If a new “peace” candidate were to be elected, then the Confederacy might survive. “Luckily for Lincoln the tide of the war turned dramatically in September of 1864 when General Sherman took Atlanta, an extremely important Southern rail and manufacturing center. Morale was boosted greatly in the North, and the victories continued to mount under Lincoln’s new-found leaders in Ulysses S. Grant and General Sherman. By the time of the election in November, Lincoln won overwhelmingly with 212 of the 233 possible electoral.” (p 402) The very weary President addressed the Nation the next day with less than victorious words. He stressed that the South should be dealt with mildly in order to bring the entire Nation back together as soon as possible.

“Let us all join in doing the acts necessary to restoring the proper practical relations between these states and the Union.” (p 409) What should have been Lincoln’s finest hour was probably one of his most stressing, because it was now up to him as to where the Nation was to go next. It was Good Friday, April 14, 1865, only five days after the end of the war. Despite numerous warnings from some of his closest advisors, President Lincoln insisted on attending an evening performance of Our American Cousin at Ford’s Theater. Since General Grant was expected to attend the play with President Lincoln, the President’s attendance was highly publicized. John Wilkes Booth, a staunch Southern supporter, was a well known and popular actor who felt it necessary to redeem the lost cause of the Confederacy.

He had previously planned to kidnap President Lincoln, but when that plan did not work he decided to assassinate him instead.

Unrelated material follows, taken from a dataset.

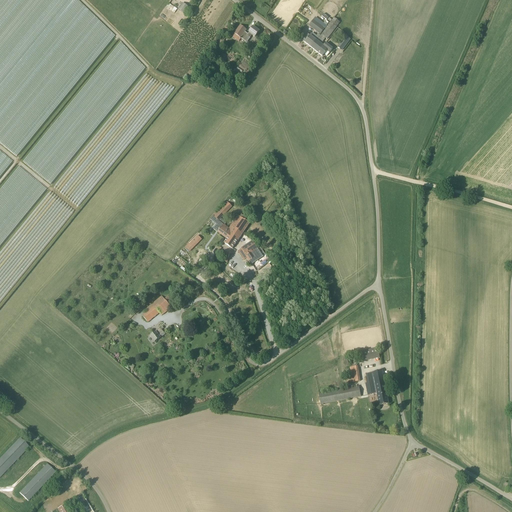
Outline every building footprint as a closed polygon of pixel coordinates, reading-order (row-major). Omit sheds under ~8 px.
[(185,14),(189,8),(182,3),(178,9),(185,14)] [(320,34),(326,26),(315,18),(309,26),(320,34)] [(321,35),(325,39),(327,40),(337,27),(338,25),(340,22),(334,18),(321,35)] [(248,34),(245,32),(246,30),(240,25),(232,37),(238,41),(240,38),(243,41),(247,36),(250,38),(252,36),(254,38),(259,32),(253,27),(248,34)] [(221,46),(226,38),(224,37),(227,33),(229,30),(226,28),(221,35),(216,43),(218,44),(217,46),(219,47),(220,46),(221,46)] [(318,38),(312,33),(308,39),(305,37),(302,40),(311,47),(316,41),(317,41),(318,38)] [(321,44),(323,42),(319,38),(318,38),(317,41),(316,41),(311,47),(318,53),(323,46),(321,44)] [(343,39),(337,47),(342,50),(348,43),(343,39)] [(333,49),(326,43),(324,46),(323,46),(318,53),(322,56),(324,54),(327,56),(333,49)] [(158,96),(164,101),(174,89),(165,82),(163,85),(159,82),(156,86),(159,88),(156,91),(160,94),(158,96)] [(213,216),(215,218),(218,221),(219,221),(223,224),(225,225),(226,223),(221,219),(232,207),(227,201),(213,216)] [(253,217),(259,221),(263,217),(257,212),(253,217)] [(229,228),(225,225),(223,224),(218,232),(227,239),(224,243),(232,249),(249,224),(244,220),(246,217),(241,214),(240,216),(238,215),(231,226),(229,228)] [(193,248),(200,242),(199,241),(201,239),(197,236),(189,244),(193,248)] [(252,242),(241,249),(241,250),(249,262),(255,257),(252,253),(257,249),(252,242)] [(162,296),(156,302),(146,310),(147,312),(142,316),(148,323),(160,313),(162,316),(172,308),(170,305),(174,302),(170,296),(165,300),(162,296)] [(189,301),(185,297),(184,296),(178,302),(182,307),(184,305),(189,301)] [(186,320),(189,326),(200,320),(197,315),(186,320)] [(162,327),(149,336),(154,342),(164,335),(161,330),(163,329),(162,327)] [(378,348),(373,349),(362,352),(363,361),(380,358),(378,348)] [(360,381),(358,366),(346,368),(348,383),(360,381)] [(389,404),(382,371),(366,374),(367,383),(365,384),(367,395),(376,394),(379,406),(389,404)] [(359,386),(319,394),(321,405),(361,397),(359,386)] [(0,477),(26,451),(29,447),(20,438),(0,458),(0,477)] [(28,501),(56,472),(47,464),(20,493),(28,501)] [(75,498),(84,511),(93,511),(82,493),(75,498)]
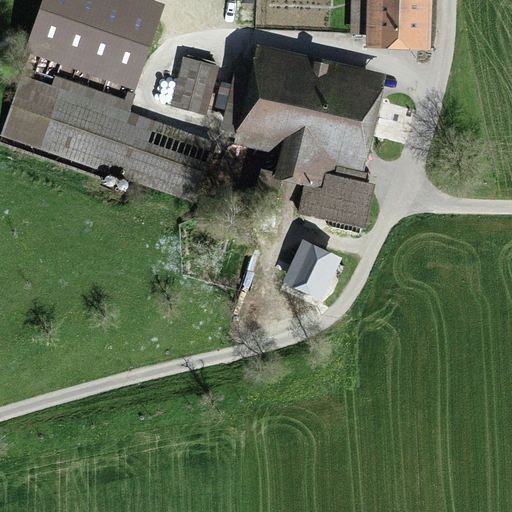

He had the help of three others in his plot, with the intention of also assassinating Vice President Johnson, Secretary Seward, and General Grant. The wounded Lincoln was rushed across the street to the Petersen house where he was attended to for nine hours. After fighting for life like only he could, President Abraham Lincoln passed away at 7:22 a.m. on the morning of April 15, 1865.

“Even he who now sleeps, has, by this event, been clothed with a new influence..Now his simple and weighty words will be gathered like those of Washington, and your children, and your children’s children, shall be taught to ponder the simplicity and deep wisdom of utterances which, in their time, passed, in party heat, as idle words.” –Reverend Henry Ward Beecher, 1865 “A greater work is seldom performed by a single man. Generations yet unborn will rise up and call him blessed.” –Reverend James Reed, 1865 “..In all America, there was, perhaps, not one man who less deserved to be the victim of this revolution, than he who has just fallen.” –The London Times, 1865 “Abraham Lincoln..was at home and welcome with the humblest, and had a spirit and a practical vein in the times of terror that commanded the admiration of the wisest. His heart was as great as the world, but there was no room in it to hold the memory of a wrong.” –Ralph Waldo Emerson, 1876 “If one would know the greatness of Lincoln one should listen to the stories which are told about him in other parts of the world. I have been in wild places where one hears the name of America uttered with such mystery as if it were some heaven or hell..but I heard this only in connection with the name Lincoln.” –Leo Tolstoy (1828-1910) “In the days before antiseptic surgery, Lincoln had foreshadowed his own demise; his efforts to preserve the life of the nation had been successful at the cost of its strongest limb.” (p 446) My View on the Book I found this book interesting and was surprised it was not another documentary style written biography. It was actually interesting to read due to Oates creative writing style. And being a factual historical story I learned a little about the life style of the post-colonial period and of course, the life of Lincoln himself whom I know like a close relative now due to the deep personal as well as external imagery expressed in this biography.